Le soir lorsqu’il rentrait, la Mahon lui faisait la fête. Elle se frottait contre son gros corps et miaulait à n’en plus finir. Mais Big Cat ne supportait guère longtemps ces démonstrations de tendresse. Un coup d’épaule éloignait la Mahon. Et si elle n’avait pas compris, un bon coup de patte sur la tête, sans sortir les griffes, réfrénait ses ardeurs.
Et puis un jour, Big Cat avait terminé sa séance de griffage dans la cage d’escalier. Il descendit de sa niche, dégringola les marches. D’habitude, il sortait par la porte de derrière, celle qui donnait sur la cour. Mais, ce jour là, il trouva la porte de devant, les deux battants au large ouvert. C’est qu’on apportait de nouveaux meubles de bureaux… Les livreurs le surprirent assis sur le grès du perron, leur interdisant le passage. Les furieux feulements ne les impressionnèrent aucunement. L’un d’eux tapa du pied, gesticula en criant et en avançant. Big Cat prit les jambes à son cou, passa sous le camion des livreurs et se retrouva sur la chaussée. Un convoi militaire américain dévalait la rue. Le premier camion l’écrabouilla, les suivants achevèrent de le réduire en infâme bouillie.

 

Le pépère fut bien des jours triste : il avait perdu son vieux compagnon d’infortune. Je n’en dirais pas autant de notre maman et encore moins de notre mémère. Elles ne regrettaient guère ce « manre Katze des Boches ». Toute la nuit, la Mahon attendit le retour de Big Cat. Plantée devant la porte coulissante, elle l’espérait et pleurait lugubrement. Notre maman eut beau aller la chercher, la ramener dans son lit, la cajoler, rien n’y fit. La pauvre Mahon retournait devant la porte déverser sa peine.
Encore heureux que la mémère eut sa chambre au fin fond du logement et qu’elle fermait sa porte. Elle ne l’entendit pas. Le lendemain, les larmes embuèrent les yeux du pépère lorsque notre maman lui conta la détresse nocturne de la Mahon. Il n’était pas le seul à pleurer la disparition de Big Cat.
La chatte passa la journée devant la porte, espérant à chaque fois qu’elle coulissait, Big Cat allait apparaître.
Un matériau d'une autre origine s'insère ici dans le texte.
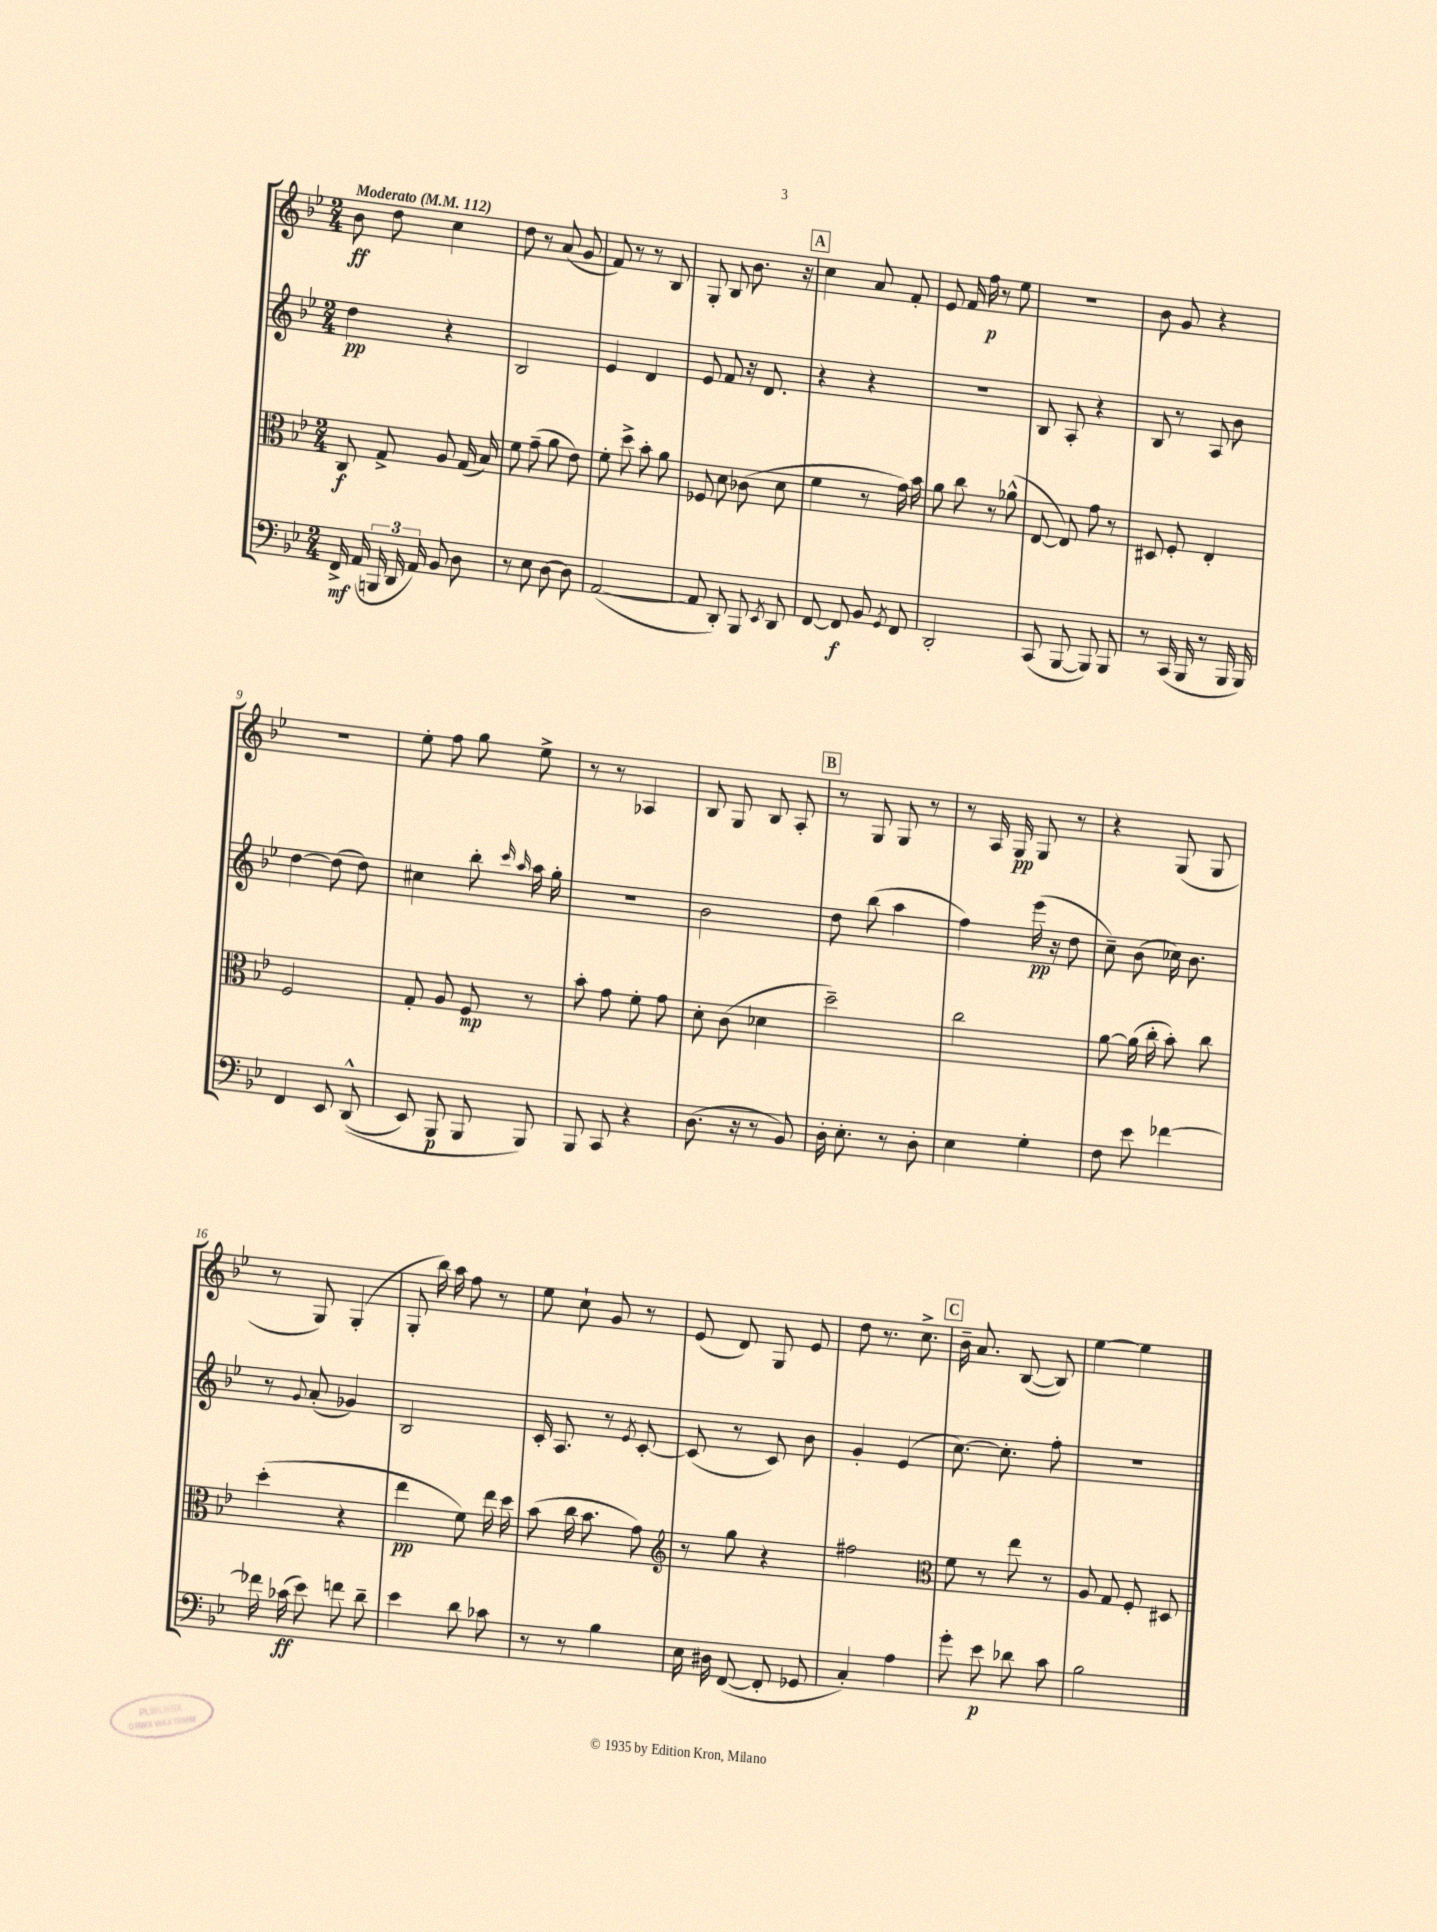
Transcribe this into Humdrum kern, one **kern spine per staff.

**kern	**dynam	**kern	**dynam	**kern	**dynam	**kern	**dynam
*part4	*part4	*part3	*part3	*part2	*part2	*part1	*part1
*staff4	*staff4	*staff3	*staff3	*staff2	*staff2	*staff1	*staff1
*clefF4	*	*clefC3	*	*clefG2	*	*clefG2	*
*k[b-e-]	*	*k[b-e-]	*	*k[b-e-]	*	*k[b-e-]	*
*M2/4	*	*M2/4	*	*M2/4	*	*M2/4	*
*MM112	*	*MM112	*	*MM112	*	*MM112	*
=1	=1	=1	=1	=1	=1	=1	=1
!	!	!	!	!	!	!LO:TX:a:B:t=Moderato	!
16FF^/	mf	8C/	f	4dd\	pp	8b-\	ff
(16AA/	.	.	.	.	.	.	.
24BBBn/	.	8G^/	.	.	.	8dd\	.
24DD/	.	.	.	.	.	.	.
24AA/)	.	.	.	.	.	.	.
8BB-/	.	8A/	.	4r	.	4cc\	.
8D\	.	(16G/	.	.	.	.	.
.	.	16B-/)	.	.	.	.	.
=2	=2	=2	=2	=2	=2	=2	=2
8r	.	8f\	.	2B-/	.	8dd\	.
8E-\	.	(8g~\	.	.	.	8r	.
[8D\	.	8a\	.	.	.	(8a/	.
8D\]	.	8e-\)	.	.	.	8g/	.
=3	=3	=3	=3	=3	=3	=3	=3
([2AA/	.	8f'\	.	4e-/	.	8f/)	.
.	.	8dd^\	.	.	.	8r	.
.	.	8b-'\	.	4d/	.	8r	.
.	.	8a\	.	.	.	8B-/	.
=4	=4	=4	=4	=4	=4	=4	=4
8AA/]	.	8F-X/	.	8e-/	.	8G'/	.
8DD'/)	.	8d\	.	8f/	.	8B-/	.
8BBB-/	.	(8c-X\	.	16r	.	8.b-\	.
.	.	.	.	8.d/	.	.	.
8qEE-/	.	.	.	.	.	.	.
8DD/	.	8d\	.	.	.	.	.
.	.	.	.	.	.	16r	.
!!LO:REH:place=s1:t=A
=5	=5	=5	=5	=5	=5	=5	=5
[8FF/	.	4f\	.	4r	.	4cc\	.
8FF/]	f	.	.	.	.	.	.
8BB-/	.	8r	.	4r	.	8a/	.
8qGG/	.	.	.	.	.	.	.
8FF/	.	16g\)	.	.	.	8f'/	.
.	.	16b-\	.	.	.	.	.
=6	=6	=6	=6	=6	=6	=6	=6
2DD'/	.	8a\	.	2r	.	8e-/	.
.	.	8cc\	.	.	.	16f/	.
.	.	.	.	.	.	16ff\	p
.	.	8r	.	.	.	8r	.
.	.	(8a-X^^\	.	.	.	8ee-\	.
=7	=7	=7	=7	=7	=7	=7	=7
(8CC/	.	[8E-/	.	8B-/	.	2r	.
[8BBB-/	.	8E-/])	.	8A'/	.	.	.
8BBB-/])	.	8g\	.	4r	.	.	.
8BBB-/	.	8r	.	.	.	.	.
=8	=8	=8	=8	=8	=8	=8	=8
8r	.	8D#X/	.	8B-/	.	8b-\	.
(16CC/	.	8F'/	.	8r	.	8g/	.
16BBB-/	.	.	.	.	.	.	.
8r	.	4E-'/	.	8A/	.	4r	.
16BBB-/	.	.	.	8b-\	.	.	.
16BBB-/)	.	.	.	.	.	.	.
!!LO:LB:g=z
=9	=9	=9	=9	=9	=9	=9	=9
4FF/	.	2F/	.	[4dd\	.	2r	.
8EE-/	.	.	.	(8dd\]	.	.	.
((8DD^^/	.	.	.	8dd\)	.	.	.
=10	=10	=10	=10	=10	=10	=10	=10
8EE-/)	.	8G'/	.	4cc#X\	.	8ee-'\	.
8BBB-/	p	8A/	.	.	.	8ff\	.
8BBB-/	.	8F/	mp	8bb-'\	.	8gg\	.
.	.	.	.	16qqccc/	.	.	.
.	.	.	.	16qqaa/	.	.	.
8BBB-/)	.	8r	.	16aa\	.	8ee-^\	.
.	.	.	.	16gg'\	.	.	.
=11	=11	=11	=11	=11	=11	=11	=11
8BBB-/	.	8b-'\	.	2r	.	8r	.
8CC/	.	8g\	.	.	.	8r	.
4r	.	8f'\	.	.	.	4A-X/	.
.	.	8g\	.	.	.	.	.
=12	=12	=12	=12	=12	=12	=12	=12
(8.D\	.	8d'\	.	2b-\	.	8B-/	.
.	.	(8c\	.	.	.	8G/	.
16r	.	.	.	.	.	.	.
8r	.	4d-X\	.	.	.	8B-/	.
8BB-/)	.	.	.	.	.	8A'/	.
!!LO:REH:place=s1:t=B
=13	=13	=13	=13	=13	=13	=13	=13
16D'\	.	2dd~\)	.	8dd\	.	8r	.
8.E-'\	.	.	.	.	.	.	.
.	.	.	.	(8bb-\	.	8G/	.
8r	.	.	.	4aa\	.	8G/	.
8D'\	.	.	.	.	.	8r	.
=14	=14	=14	=14	=14	=14	=14	=14
4E-\	.	2cc\	.	4ff\)	.	8r	.
.	.	.	.	.	.	16A/	.
.	.	.	.	.	.	16G/	pp
4G'\	.	.	.	(16eee-\	pp	8G/	.
.	.	.	.	16r	.	.	.
.	.	.	.	8dd\	.	8r	.
=15	=15	=15	=15	=15	=15	=15	=15
8F\	.	[8a\	.	8cc~\)	.	4r	.
8e-\	.	(16a\]	.	(8b-\	.	.	.
.	.	16cc'\	.	.	.	.	.
[4f-X\	.	8b-'\)	.	16cc-X\)	.	(8G/	.
.	.	.	.	8.b-\	.	.	.
.	.	8cc\	.	.	.	8G/	.
!!LO:LB:g=z
=16	=16	=16	=16	=16	=16	=16	=16
16f-X\]	.	(4dd'\	.	8r	.	8r	.
(16c-X\	ff	.	.	.	.	.	.
.	.	.	.	8qqg/	.	.	.
8e-\)	.	.	.	(8a'/	.	8G/)	.
8fn\	.	4r	.	4g-X/)	.	(4G'/	.
8d~\	.	.	.	.	.	.	.
=17	=17	=17	=17	=17	=17	=17	=17
4e-\	.	4ee-\	pp	2B-/	.	8G'/	.
.	.	.	.	.	.	16bb-\)	.
.	.	.	.	.	.	16aa\	.
8d\	.	8f\)	.	.	.	8ff\	.
8c-X\	.	16ee-\	.	.	.	8r	.
.	.	16dd\	.	.	.	.	.
=18	=18	=18	=18	=18	=18	=18	=18
8r	.	(8b-\	.	16c'/	.	8ee-\	.
.	.	.	.	8.A/	.	.	.
8r	.	16cc\	.	.	.	8cc`\	.
.	.	8.b-\	.	.	.	.	.
4B-\	.	.	.	8r	.	8g/	.
.	.	.	.	8qe-/	.	.	.
.	.	8g\)	.	[8c'/	.	8r	.
=19	=19	=19	=19	=19	=19	=19	=19
*	*	*clefG2	*	*	*	*	*
16E-\	.	8r	.	(8c/]	.	(8e-/	.
16D#X\	.	.	.	.	.	.	.
([8FF/	.	8gg\	.	8r	.	8d/)	.
8FF'/]	.	4r	.	8c/)	.	8G/	.
8GG-X/	.	.	.	8b-\	.	8e-/	.
=20	=20	=20	=20	=20	=20	=20	=20
4C'/)	.	2ff#X\	.	4g'/	.	8dd\	.
.	.	.	.	.	.	8.r	.
4A\	.	.	.	(4e-/	.	.	.
.	.	.	.	.	.	8.cc^\	.
!!LO:REH:place=s1:t=C
=21	=21	=21	=21	=21	=21	=21	=21
*	*	*clefC3	*	*	*	*	*
8g'\	.	8f\	.	[8.cc\)	.	16b-~\	.
.	.	.	.	.	.	8.a/	.
8e-\	p	8r	.	.	.	.	.
.	.	.	.	8.cc'\]	.	.	.
8d-X\	.	8ee-\	.	.	.	([8B-/	.
8c\	.	8r	.	8ff'\	.	8B-/])	.
=22	=22	=22	=22	=22	=22	=22	=22
2B-\	.	8A/	.	2r	.	[4ee-\	.
.	.	8G/	.	.	.	.	.
.	.	8F'/	.	.	.	4ee-\]	.
.	.	8D#X/	.	.	.	.	.
==	==	==	==	==	==	==	==
*-	*-	*-	*-	*-	*-	*-	*-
Ce jour-là, elle ne mangea pas et on n’entendit aucun de ses « Maôôn ». Et le jour suivant fut de la même veine.
Et puis, peut-être avait-elle compris ce qu’il était arrivé à Big Cat, la Mahon arrêta de faire le guet et se remit à manger. Mais, chaque fois que la porte coulissait, elle se précipitait. C’est à cette époque que la mémère changea son fusil d’épaule. Lorsque son mari était au travail et que sa fille vadrouillait en ville, la mémère prenait la Mahon sur ses genoux et la câlinait. Un retour inopinée de notre maman la surpris. Désormais, la mémère dorlota la Mahon au grand jour.

 

Le temps passait. Les « Maôôn, maôôn » revinrent comme par enchantement. Elle avait gardé l’habitude de se précipiter lorsque la porte coulissait. La queue dressée à la verticale, elle accueillait les nouveaux arrivants par ses miaulements et se frottait contre les jambes jusqu’à temps qu’on la caresse.
La Mahon passait toujours ses nuits avec notre maman. Et notre maman fréquenta le Milou. Et notre maman se maria avec notre papa. Nos parents habitèrent à la Sous-préfecture, chez nos grands-parents. Dans ce logement où notre maman était née et avait toujours vécu. Sans discuter, notre papa accepta la chatte dans le lit, sauf lors de certains câlins… Et le ventre de notre maman gonfla, gonfla. Un jour la Mahon grimpa sur son ventre et, après avoir longuement reniflé, elle se mit à lui masser le ventre avec les pattes de devant. Et puis, la Mahon devint grosse, mais grosse…
Et la Mikète vint au monde dans cette pièce que partageaient nos parents et la Mahon. La chatte fut un des premiers êtres vivants que ma sœur découvrit en ouvrant les yeux. Et durant la nuit…

 

Ce fut notre papa qui s’en aperçut le premier. Normal vu qu’il se levait bien tôt pour prendre le train qui le mènerait à son travail, à Nancy. On peut dire que la Mikète était sa fierté. Aussi, dès qu’il posa les pieds sur le plancher, il rendit visite à sa fille. Juste à côté de la tête de ma sœur, un chaton nouveau-né. Il était tout noir et un petit médaillon de poils blancs ornait son cou. Il n’avait rien hérité, question pelage, de sa mère. Justement, la Mahon se tenait aux pieds de ma sœur, surveillant la nouvelle progéniture. Notre papa fut si émerveillé qu’il secoua notre maman.
- Qu’est-ce passe ? (fit-elle en écarquillant les yeux).
- Viens voir Oda.
- Oh ! Quelles sont mignonnes.
« Maôôn, maôôn… »
- Chut t’vâs réveiller les piates…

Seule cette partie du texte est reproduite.